Pengeboran sumber air juga membutuhkan biaya yang tidak sedikit. Jika memakai bor mesin biayanya paling tidak menyentuh angka puluhan juta hanya untuk mengebor satu titik saja. Sekarang ini sudah tidak ada lagi pengeboran sumber air dengan memakai tenaga manusia alias manual seperti dulu. Sekarang semua serba mesin.
Setelah mengebor sumber air masalah pun datang. Pompa air harus dibelikan solar atau bensin. Kalau bahan bakar pompa air tersebut berupa solar maka harus mengurus ijin pembelian solar di SPBU karena pembelian solar dibatasi oleh Pertamina. Kalau bahan bakar pompa air berupa pertalite atau pertamak, petani tidak mungkin menggunakan pertamak karena harganya mahal maka harus membeli pertalite dalam jumlah besar. Sementara pembelian pertalite juga dibatasi oleh Pertamina.

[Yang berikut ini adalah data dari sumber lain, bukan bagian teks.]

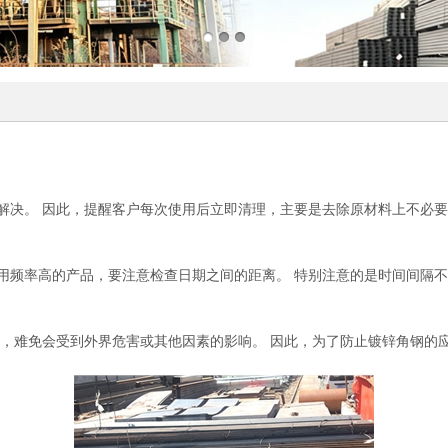
解决。 因此，提醒客户每次使用后立即清理，主要是去除原材料上不必
用频率高的产品，要注意检查日期之间的距离。 特别注意的是时间间隔
用，难免会受到外界危害或其他因素的影响。 因此，为了防止镀锌角钢的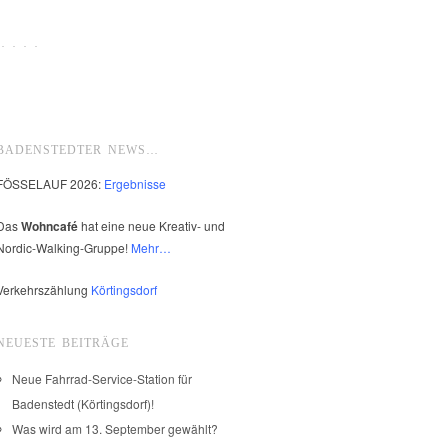
 · · ·
BADENSTEDTER NEWS…
FÖSSELAUF 2026:
Ergebnisse
Das
Wohncafé
hat eine neue Kreativ- und
Nordic-Walking-Gruppe!
Mehr…
Verkehrszählung
Körtingsdorf
NEUESTE BEITRÄGE
Neue Fahrrad-Service-Station für
Badenstedt (Körtingsdorf)!
Was wird am 13. September gewählt?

Jadi petani milineal memang susah. Setelah bisa membeli bahan bakar untuk pompa, petani harus menghitung berapa biaya untuk mengairi sawah per jam nya. Misal luas sawah sekitar seperempat hektar menurut para petani akan membutuhkan waktu sekitar 4 sampai 5 jam untuk mengairi sawah. Jika bahan bakar pompa air adalah pertalite maka satu jam membutuhkan 1 liter. Setiap liter harganya 10.000 maka dalam jangka waktu 4-5 jam membutuhkan bahan bakar sekitar 50 ribu. Air di sawah itu bertahan hanya 2 hari setelah itu kering lagi. Maka tiap 2 hari sekali harus mengairi lagi. Dari sini sudah bisa dibayangkan berapa biaya yang harus dikeluarkan oleh petani padi sampai panen.

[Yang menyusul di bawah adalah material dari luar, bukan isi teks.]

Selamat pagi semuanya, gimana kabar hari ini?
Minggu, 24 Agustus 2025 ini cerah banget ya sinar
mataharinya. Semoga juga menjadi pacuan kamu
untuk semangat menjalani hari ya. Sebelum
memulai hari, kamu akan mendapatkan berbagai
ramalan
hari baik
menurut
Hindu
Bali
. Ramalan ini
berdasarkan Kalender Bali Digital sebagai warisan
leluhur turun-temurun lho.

Ada terobosan pemerintah dengan memberikan bantuan alsintan yaitu berupa pompa air. Masalahnya sumber air harus mencari sendiri dan biaya operasionalnya bisa dihitung sendiri. Itulah realita petani kita. Ketika masa panen harga terjun bebas walaupun pemerintah sudah menaikkan harga gabah kering giling. Biaya operasional pompa air sudah sangat tinggi belum harga pupuk dan obat-obatan yang mahal. Ibaratnya petani kita sudah jatuh tertimpa tangga lagi.

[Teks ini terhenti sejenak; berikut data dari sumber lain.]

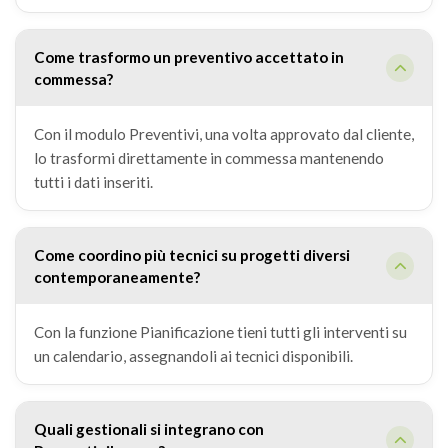
Come trasformo un preventivo accettato in
commessa?
Con il modulo Preventivi, una volta approvato dal cliente,
lo trasformi direttamente in commessa mantenendo
tutti i dati inseriti.
Come coordino più tecnici su progetti diversi
contemporaneamente?
Con la funzione Pianificazione tieni tutti gli interventi su
un calendario, assegnandoli ai tecnici disponibili.
Quali gestionali si integrano con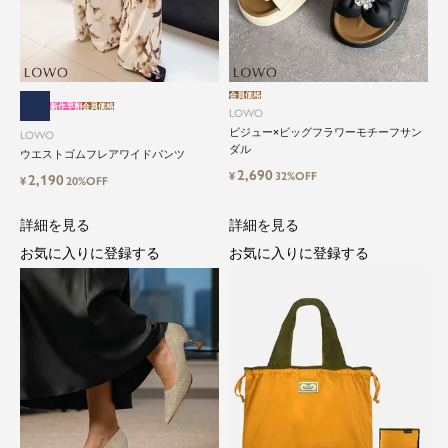
会員価格
新作早割
会員価格
LOWO
ビジュー×ビッグフラワーモチーフサン
LOWO
ダル
ウエストゴムフレアワイドパンツ
2,690
¥
32%OFF
2,190
¥
20%OFF
詳細を見る
詳細を見る
close
お気に入りに登録する
お気に入りに登録する
気軽に楽しめる低価格でトレンドを取
り入れたファッションブランド
LOWO（ロワ）は、アパレルはもちろん、インナ
ー、バッグやシューズ、小物まで、驚くほどリー
ズナブルにラインナップ。
毎日のコーデに、ちょっとした変化を。いつもの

Ada petani yang tidak mau memakai bahan bakar minyak seperti solar atau pertalite. Mereka menggunakan pompa air berupa sibel yang dayanya berasal dari listrik. Pompa air dengan sibel ini sangat hemat akan tetapi persoalannya adalah harus ada jaringan listrik. Untuk memasukkan jaringan listrik ke sawah juga membutuhkan biaya yang tidak sedikit. Pemasangan baru jaringan listrik minimal satu juta setengah, Itu pun kalau jaraknya dekat dengan jaringan listrik yang sudah ada. Kalau jaraknya jauh maka biayanya juga akan membengkak.
Begitulah kondisi petani padi kita saat musim kemarau. Sawah mau dibiarkan tidak ditanami eman. Ditanami membutuhkan biaya banyak.
Dalam jangka panjang penggunaan air terus-menerus dari dalam tanah akan berakibat pada kondisi tanah dan sumber air di sekitarnya. Bila terus menerus air disedot maka sumber air atau debit air disekitarnya akan berkurang bahkan kering. Jika terus digunakan maka permukaan tanah akan turun. Inilah yang dikhawatirkan.
Pemerintah harus mencari solusi yang tepat agar kerusakan lingkungan dengan adanya penggunaan sumber air terus menerus untuk pengairan sawah ini teratasi. Jangan sampai 10 tahun yang akan datang sumber air semakin mengecil dan terjadi penurunan muka tanah.